Heeft u vanuit Bulgarije het debat over het nieuwe Nederlandse ontwikkelingsbeleid gevolgd?

‘Ik probeer dat zoveel mogelijk. Ook natuurlijk omdat ik er benieuwd naar ben of het boek over mijn eigen ervaringen in ontwikkelingssamenwerking beetje doorklinkt.’

Wat vindt u van de discussie?

‘In tijden van bezuinigingen gaan de discussies al snel over waar meer en waar minder gekort moet worden en voor je het weet is het een nogal laag-bij-de-gronds gevecht om het geld tussen belangenclubs en lobby’s. Verder stelt het me natuurlijk teleur dat het grote probleem dat ik in mijn boek heb beschreven, de gigantische wanorde van de ontwikkelingshulp wereldwijd, met tientallen donorlanden, honderden internationale organisaties en tienduizenden particuliere instellingen, nauwelijks aandacht krijgt. Net als met de financiële crisis en met de klimaatcrisis zouden we ook met de armoedeproblemen voor een wereldwijde, samenhangende aanpak moeten gaan kiezen. Ikzelf zou in elk geval, om meer dan één reden, voorstander zijn van veel en veel meer gezamenlijk EU-optreden. Maar daar zie ik weinig animo voor.’

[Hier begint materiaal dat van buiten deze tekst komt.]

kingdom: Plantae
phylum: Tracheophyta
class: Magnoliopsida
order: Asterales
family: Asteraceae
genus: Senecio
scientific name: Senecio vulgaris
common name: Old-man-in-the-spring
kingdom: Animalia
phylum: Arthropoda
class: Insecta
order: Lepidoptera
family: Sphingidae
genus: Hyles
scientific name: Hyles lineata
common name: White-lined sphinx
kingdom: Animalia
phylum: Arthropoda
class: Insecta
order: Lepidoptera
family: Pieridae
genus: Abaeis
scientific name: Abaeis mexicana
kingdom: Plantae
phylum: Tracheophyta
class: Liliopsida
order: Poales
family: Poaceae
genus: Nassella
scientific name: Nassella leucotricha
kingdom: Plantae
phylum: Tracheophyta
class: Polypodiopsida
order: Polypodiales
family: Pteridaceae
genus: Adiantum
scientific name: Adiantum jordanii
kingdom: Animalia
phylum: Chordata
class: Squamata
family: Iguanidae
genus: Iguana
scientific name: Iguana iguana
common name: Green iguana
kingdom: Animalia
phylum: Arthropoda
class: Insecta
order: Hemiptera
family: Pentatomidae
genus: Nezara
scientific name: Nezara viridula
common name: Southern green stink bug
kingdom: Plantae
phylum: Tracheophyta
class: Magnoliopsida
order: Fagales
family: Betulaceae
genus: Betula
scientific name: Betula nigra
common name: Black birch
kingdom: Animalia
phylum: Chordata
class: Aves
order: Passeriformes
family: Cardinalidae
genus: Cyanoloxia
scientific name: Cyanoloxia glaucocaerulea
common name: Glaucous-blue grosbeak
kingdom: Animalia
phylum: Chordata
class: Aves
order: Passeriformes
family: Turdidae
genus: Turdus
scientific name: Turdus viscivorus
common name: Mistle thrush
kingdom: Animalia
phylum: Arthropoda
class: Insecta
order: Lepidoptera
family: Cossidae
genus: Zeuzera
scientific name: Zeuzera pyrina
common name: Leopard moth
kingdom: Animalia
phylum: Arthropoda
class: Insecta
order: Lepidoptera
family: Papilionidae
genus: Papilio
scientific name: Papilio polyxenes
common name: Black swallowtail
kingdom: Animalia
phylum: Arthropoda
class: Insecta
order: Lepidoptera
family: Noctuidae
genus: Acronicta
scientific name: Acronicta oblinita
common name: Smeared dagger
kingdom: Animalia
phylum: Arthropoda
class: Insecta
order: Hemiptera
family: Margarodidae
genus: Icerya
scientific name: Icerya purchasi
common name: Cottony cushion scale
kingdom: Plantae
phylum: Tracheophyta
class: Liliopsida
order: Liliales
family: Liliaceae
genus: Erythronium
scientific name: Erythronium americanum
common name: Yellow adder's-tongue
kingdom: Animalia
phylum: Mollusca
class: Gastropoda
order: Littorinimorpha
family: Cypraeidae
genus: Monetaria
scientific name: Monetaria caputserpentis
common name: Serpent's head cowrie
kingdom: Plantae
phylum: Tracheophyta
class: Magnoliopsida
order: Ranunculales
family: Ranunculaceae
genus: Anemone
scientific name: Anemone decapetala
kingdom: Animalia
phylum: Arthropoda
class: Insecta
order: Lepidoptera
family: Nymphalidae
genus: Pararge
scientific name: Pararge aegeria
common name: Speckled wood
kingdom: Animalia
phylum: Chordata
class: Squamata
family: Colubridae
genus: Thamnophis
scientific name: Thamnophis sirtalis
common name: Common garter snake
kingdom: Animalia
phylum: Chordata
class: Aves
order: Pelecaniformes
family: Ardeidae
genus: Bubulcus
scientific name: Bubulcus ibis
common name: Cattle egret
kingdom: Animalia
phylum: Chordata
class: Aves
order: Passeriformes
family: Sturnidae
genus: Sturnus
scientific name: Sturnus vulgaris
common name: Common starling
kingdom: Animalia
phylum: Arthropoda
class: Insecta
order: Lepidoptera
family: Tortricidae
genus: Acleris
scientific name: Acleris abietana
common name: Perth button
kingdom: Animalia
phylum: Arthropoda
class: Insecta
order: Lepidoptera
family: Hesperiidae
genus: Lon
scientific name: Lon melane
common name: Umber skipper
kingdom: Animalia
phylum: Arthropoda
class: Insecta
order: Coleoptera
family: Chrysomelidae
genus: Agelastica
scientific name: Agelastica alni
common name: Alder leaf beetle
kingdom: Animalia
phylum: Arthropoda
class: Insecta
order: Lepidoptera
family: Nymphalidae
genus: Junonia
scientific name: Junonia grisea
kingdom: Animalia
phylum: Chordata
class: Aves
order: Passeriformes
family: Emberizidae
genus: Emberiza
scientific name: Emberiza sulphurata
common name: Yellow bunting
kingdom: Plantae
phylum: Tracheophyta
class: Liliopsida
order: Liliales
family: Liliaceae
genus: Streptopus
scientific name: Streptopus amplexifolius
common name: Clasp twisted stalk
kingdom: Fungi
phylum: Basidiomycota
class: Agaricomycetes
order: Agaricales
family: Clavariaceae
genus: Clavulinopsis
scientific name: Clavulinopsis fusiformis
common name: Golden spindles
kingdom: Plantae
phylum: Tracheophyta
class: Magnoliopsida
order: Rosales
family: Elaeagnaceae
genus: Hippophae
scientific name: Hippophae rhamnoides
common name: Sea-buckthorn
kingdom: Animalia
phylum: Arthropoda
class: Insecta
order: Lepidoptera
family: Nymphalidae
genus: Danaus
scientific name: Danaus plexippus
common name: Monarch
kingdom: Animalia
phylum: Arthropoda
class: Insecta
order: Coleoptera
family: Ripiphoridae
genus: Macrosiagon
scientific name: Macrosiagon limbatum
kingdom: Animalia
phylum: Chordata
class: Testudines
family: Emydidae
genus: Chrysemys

Nederland gaat fors bezuinigen op begrotingssteun, een manier van ontwikkelingssamenwerking die u in uw boek juist bepleit. Wat vindt u van deze bezuiniging?

‘In de discussies worden de nadelen en problemen van begrotingssteun van veel kanten breed uitgemeten en dan is doorgaans de conclusie dat het allemaal maar eens flink minder moet. Wat daarbij steevast onbesproken blijft is wat het alternatief is. In de praktijk zijn dat projecten. In mijn boek leg ik uit dat, hoewel begrotingssteun heus geen panacee is, de gebruikelijke onoverzichtelijke stortvloed van losse projecten veel minder blijvende resultaten oplevert dan begrotingssteun.’

Aan Tanzania, het land waarvan u ambassadeur was, wordt in 2011 de begrotingssteun juist gestaakt. Wat vindt u van deze keuze?

‘De algemene begrotingssteun aan Tanzania is al een paar jaar geleden gestaakt, toen nota bene op mijn voorstel als ambassadeur. Maar daarbij ging het om vermindering van de Nederlandse hulp in het algemeen, als reactie op de Tanzaniaanse weigering om afspraken met Nederland na te komen. Op dat moment viel er op begrotingssteun het snelst te korten, maar het ging, in elk geval toen, niet om een keuze tegen die vorm van hulp.

In het algemeen blijf ik het essentieel vinden dat hulp maximaal aansluit bij de prioriteiten van het ontvangende land zoals het die zelf – wel in overleg met de donoren – heeft vastgesteld. Hulp ook die ertoe bijdraagt dat de eigen systemen en instituties worden versterkt en slecht beheer en corruptie worden aangepakt. Met begrotingssteun kan dat, met projecthulp veel en veel minder.

In mijn boek geef ik het voorbeeld van de lokale overheden in Tanzania, die gemiddeld van tweeëntwintig verschillende buitenlandse instanties steun kregen. Die veelheid van geldbronnen schept vaak ruime mogelijkheden voor dubieuze praktijken. Als alle donoren hun geld in één pot zouden storten en zo’n gemeente één keer per kwartaal één som geld zou krijgen, zou het geld besteed kunnen worden aan de lokale prioriteiten in plaats van aan de donorvoorkeuren. Verder  zou het allemaal veel overzichtelijker worden, zouden toezicht en verantwoording veel gemakkelijker worden en zou corruptie minder kans krijgen. Deze kant van de werkelijkheid komt in de discussies over de hulp niet of nauwelijks aan bod.’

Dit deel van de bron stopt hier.